По своему происхождению Лаппа бьл сын киевского помещика, поляк и крещен был в католическую веру. Первоначальное воспитание он получил в Могилеве в иезуитском коллегиуме. В тайное общество вступил незадолго до 14 декабря и поэтому заметного участия в его деятельности принять не мог. Но он разделял все планы общества и очень сочувственно относился к мысли о цареубийстве.
Весьма интересно то, что Лаппа задолго до этого с 1817 года, как он рассказывал впоследствии Гангеблову, вступил в Петербурге в тайное общество карбонариев. Ввел его в это общество его учитель итальянского языка, профессор Джильи. В своем показании на следствии он также говорит о своем учителе итальянце, как о человеке, который первый обратил его внимание на «предметы, способствующие свободному образу мыслей» {О Джильи некоторые сведения приведены у Семевского «Политические и обществ, идеи декабристов», стр. 364. Он, действительно, повидимому, был «карбонарий, бежавший из своего отечества». В России он давал уроки итальянского языка, написал по французски две книжки, одна из которых трактовала о философии языка. Он умер в больнице для умалишенных в Петербурге в 1824 г.}. Между прочим Джильи принес ему книгу Вольнея «Руины» и посоветовал прочесть ее, «чтобы иметь точку зрения настоящую, а не ложную». Речь, несомненно, шла о настоящей точке зрения на религию, потому, что таков был, действительно, главный предмет знаменитой книги Вольнея. Лаппа прочел это сочинение несколько раз, увлеченный «как новостью предмета, так и красноречивым рассказом» {Книга Вольнея вообще была весьма распространена в России и на многих декабристов оказала свое просветляющее влияние.}. Так же по совету своего учителя Лаппа со вниманием читал и сочинение энциклопедиста Буланже «Разоблаченная древность», проверяя при этом ссылки автора на библию. Познакомившись с этими и, вероятно, другими однородными произведениями французских философов, Лаппа начал, как он говорит, «гораздо лучше понимать своего итальянца». Джильи же в своей пропаганде пошел дальше и «живыми красками» стал внушать ему «свои правила и понятия, какие он имел о представительных правлениях». Подготовив таким образом своего ученика, итальянец поведал ему, что и в России существует тайное общество, задачи которого соответствуют новым взглядам Лаппы, и взял с него слово, что он станет его членом. Отношения между ними прервались, повидимому, вследствие отъезда Джильи в провинцию к какому то помещику в качестве учителя.
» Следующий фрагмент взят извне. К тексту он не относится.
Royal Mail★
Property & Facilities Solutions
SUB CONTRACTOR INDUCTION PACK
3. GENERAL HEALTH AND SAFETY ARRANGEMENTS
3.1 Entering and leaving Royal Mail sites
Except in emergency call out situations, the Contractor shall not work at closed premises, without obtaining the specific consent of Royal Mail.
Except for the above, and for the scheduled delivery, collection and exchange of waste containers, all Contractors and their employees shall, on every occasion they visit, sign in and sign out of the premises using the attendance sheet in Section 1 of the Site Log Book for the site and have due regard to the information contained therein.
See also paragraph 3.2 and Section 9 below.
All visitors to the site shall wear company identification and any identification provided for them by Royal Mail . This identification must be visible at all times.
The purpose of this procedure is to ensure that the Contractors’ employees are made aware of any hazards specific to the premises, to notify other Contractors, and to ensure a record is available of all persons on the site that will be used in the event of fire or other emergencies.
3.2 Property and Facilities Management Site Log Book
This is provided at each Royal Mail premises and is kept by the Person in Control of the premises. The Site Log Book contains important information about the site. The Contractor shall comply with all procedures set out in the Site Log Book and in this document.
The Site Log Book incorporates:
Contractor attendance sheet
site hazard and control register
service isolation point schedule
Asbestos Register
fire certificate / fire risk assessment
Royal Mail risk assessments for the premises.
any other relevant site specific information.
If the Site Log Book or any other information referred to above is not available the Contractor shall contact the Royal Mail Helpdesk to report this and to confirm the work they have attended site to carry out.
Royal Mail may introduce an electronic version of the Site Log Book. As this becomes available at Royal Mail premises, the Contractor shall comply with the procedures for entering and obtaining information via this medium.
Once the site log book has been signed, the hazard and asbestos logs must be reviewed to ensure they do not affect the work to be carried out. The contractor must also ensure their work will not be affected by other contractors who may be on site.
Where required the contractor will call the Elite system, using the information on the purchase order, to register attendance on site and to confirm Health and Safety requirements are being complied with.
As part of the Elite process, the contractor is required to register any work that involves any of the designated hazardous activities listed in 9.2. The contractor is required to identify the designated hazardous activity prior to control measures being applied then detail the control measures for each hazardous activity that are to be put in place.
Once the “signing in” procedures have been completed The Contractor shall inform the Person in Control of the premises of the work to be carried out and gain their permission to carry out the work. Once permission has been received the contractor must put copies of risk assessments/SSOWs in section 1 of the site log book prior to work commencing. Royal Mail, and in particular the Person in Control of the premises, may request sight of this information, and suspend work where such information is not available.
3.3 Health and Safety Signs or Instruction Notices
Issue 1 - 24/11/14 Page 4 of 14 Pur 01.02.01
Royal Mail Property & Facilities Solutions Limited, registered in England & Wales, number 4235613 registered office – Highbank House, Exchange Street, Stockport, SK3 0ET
Лаппа был атеистом: он относится к религии «довольно холодно, даже более, чем холодно», — говорит Гангеблов. Но Гангеблов, сам относившийся к религии «довольно горячо», не может скрыть того, что этот крайний революционер и безбожник был человек в высшей степени обаятельный: «он всегда относился гуманно не только к людскому племени, но и ко всему живущему: нельзя было не сочувствовать ему при случайных проявлениях его гуманной натуры». Несмотря на то, что свое первоначальное воспитание он получил в иезуитском коллегиуме, он был чужд всякой изворотливости; напротив, отличаясь крайней последовательностью мышления, он не смущался таких выводов, перед которыми обычно останавливаются даже самые смелые. В этом отношении он может быть назван предтечей наших нигилистов 60-х годов. Любопытен, например, его взгляд на искусства. Лаппа «видел в них не более, как орудие для праздного развлечения, почти детскую игрушку, не имеющую прямого влияния на благосостояние общества. Он говорил что в массе человечества меньшинство, которому одному доступно эстетическое чувство, совершенно ничтожно по своей численности; что громадное большинство, можно сказать, все человечество, в искусствах не может знать толку, стало быть, в них не нуждается, так как оно слишком подавлено заботами о своем материальном существовании; что ежели для того, чтобы облагородить натуру человека, расширить его понятие нужны примеры или поучения, то не разумнее ли их прямо черпать из самой природы, чем из произведений искусств — подражаний ей более или менее слабых; что точно также было бы разумнее, если б устроенные общества обращали свои силы, труд, время и богатства на положительные пользы большинства людей, на облегчение его «напрошенного» жалкого существования, чем тратить эти драгоценные силы на поощрение художеств в угоду лишь самому ничтожному меньшинству».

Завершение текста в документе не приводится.